**CONSIGNE 1**
Dans le texte sur le projet de décret, quelles propositions de la CP-CNU ont été prises en compte ? Donnez-les toutes.
**CONSIGNE 2**
Dans le texte sur le projet de décret, recopiez tout ce qui va de « Elle se félicite » jusqu'à « sans cadrage national. », en mettant « triennale » à la place de « quadriennale ».

**TEXTE À LIRE**
-=-=-
Projet de décret modifiant le décret n° 84-431 du 6 juin 1984 fixant les dispositions statutaires communes applicables aux enseignants-chercheurs et portant statut particulier du corps des professeurs des universités et du corps des maîtres de conférences et portant diverses dispositions relatives aux enseignants-chercheurs.
Une analyse détaillée du projet de décret transmis par le ministère à la CP-CNU le 30 octobre 2008 a été réalisée par le Conseil d'administration de la CP-CNU qui s'est réuni par deux fois les 3 et 12 novembre 2008.
La CP-CNU estime que ce projet de décret contient des avancées notables pour le statut des enseignants-chercheurs, en particulier sur la reconnaissance des différentes missions qui sont aujourd'hui assurées par les universitaires, au-delà du strict service d'enseignement devant les étudiants et d'une activité de recherche.
Elle se félicite qu'un certain nombre de ses propositions, précisées dans le document remis à la commission Schwartz, aient été pris en compte : mise en place d'une évaluation quadriennale de tous les enseignants-chercheurs, évaluation de la totalité des activités (et pas uniquement du volet recherche), confortation du rôle du CNU dans sa mission d'évaluation.
Elle réaffirme son attachement à la dimension nationale des corps d'enseignants-chercheurs ainsi qu'à la dualité du métier (volet enseignement et volet recherche).
Elle constate que le projet de décret va dans le sens de la restriction de la dimension nationale du statut des enseignants-chercheurs, en particulier en ce qui concerne la remise en cause du contingent national des promotions et leur attribution par les seuls établissements sans cadrage national.
C'est pourquoi, elle tient à formuler un certain nombre de réserves et à effectuer des propositions pour améliorer un document qui, en l'état, n'est pas jugé satisfaisant.

A. Modulation des services

1. Principe de base
La CP-CNU est favorable à une modulation des services qui soit compatible avec les légitimes aspirations des enseignants-chercheurs et avec les impératifs de fonctionnement des universités et qui se fasse dans le respect des fondements de la dimension nationale des corps d'enseignants-chercheurs.
-=-=-
**EXTRAITS DE DONNÉES**
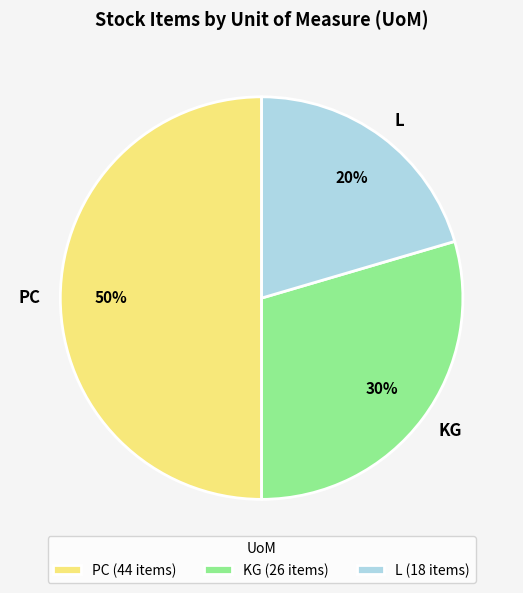

Is the sum of KG and PC greater than half?

Yes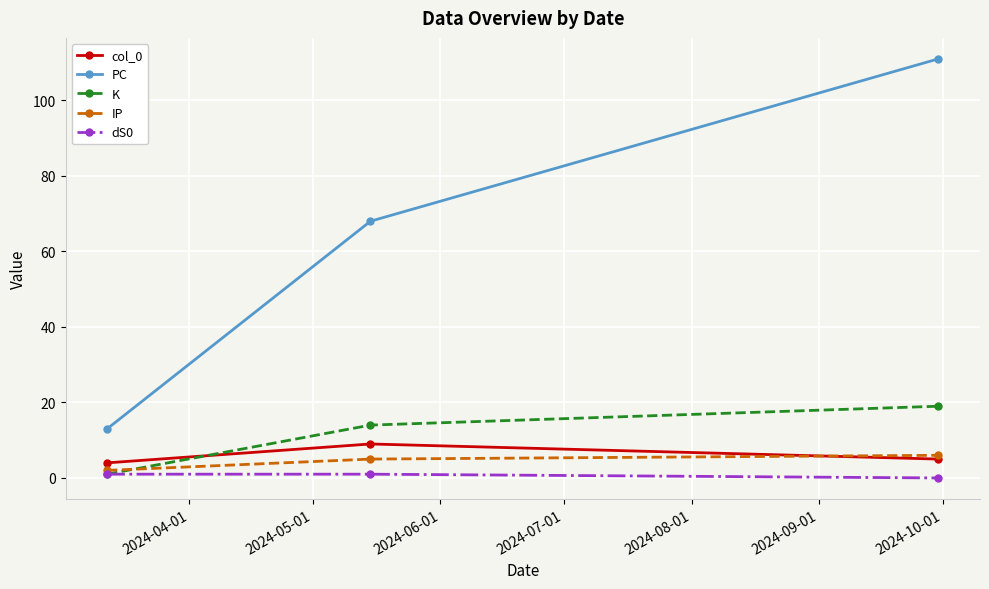

Which series has the widest spread of values?

PC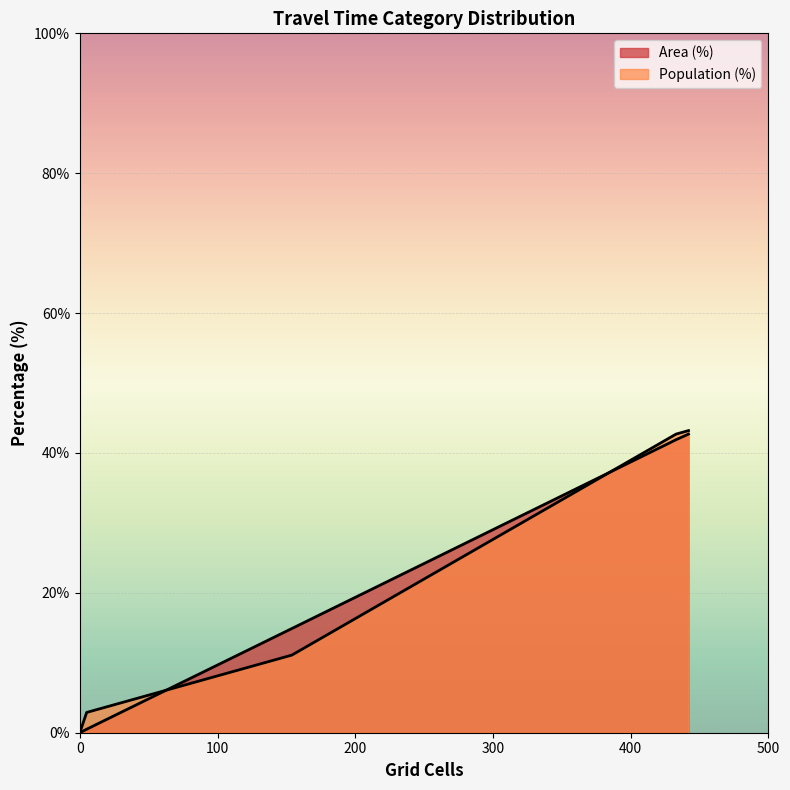

What are all the series names shown in the legend?

Area (%), Population (%)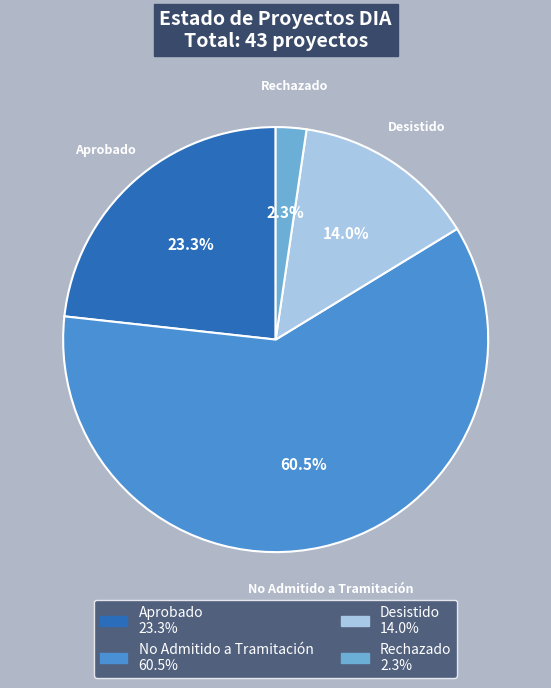

What percentage is the Aprobado slice, to the nearest percent?

23%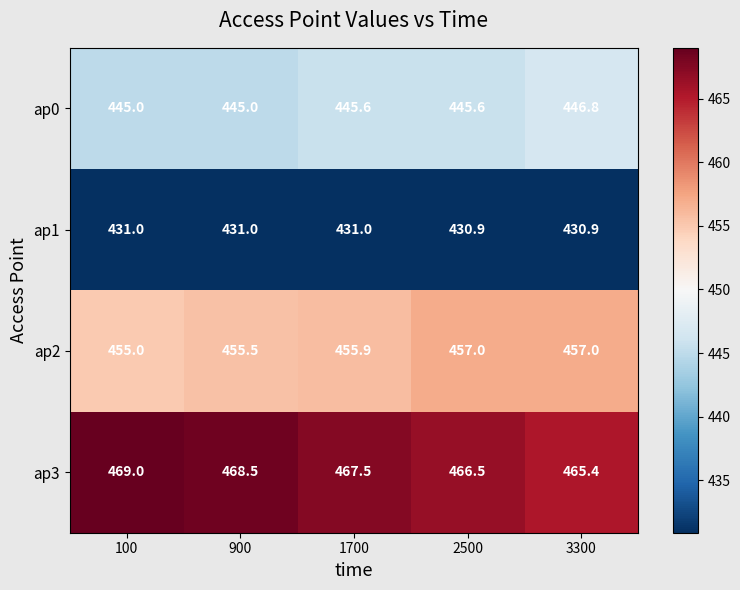

At how many categories does at least one series exceed 438?

5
-=-=-
**RÉPONSE 1**
- mise en place d'une évaluation quadriennale de tous les enseignants-chercheurs
- évaluation de la totalité des activités (et pas uniquement du volet recherche)
- confortation du rôle du CNU dans sa mission d'évaluation

**RÉPONSE 2**
Elle se félicite qu'un certain nombre de ses propositions, précisées dans le document remis à la commission Schwartz, aient été pris en compte : mise en place d'une évaluation triennale de tous les enseignants-chercheurs, évaluation de la totalité des activités (et pas uniquement du volet recherche), confortation du rôle du CNU dans sa mission d'évaluation.
Elle réaffirme son attachement à la dimension nationale des corps d'enseignants-chercheurs ainsi qu'à la dualité du métier (volet enseignement et volet recherche).
Elle constate que le projet de décret va dans le sens de la restriction de la dimension nationale du statut des enseignants-chercheurs, en particulier en ce qui concerne la remise en cause du contingent national des promotions et leur attribution par les seuls établissements sans cadrage national.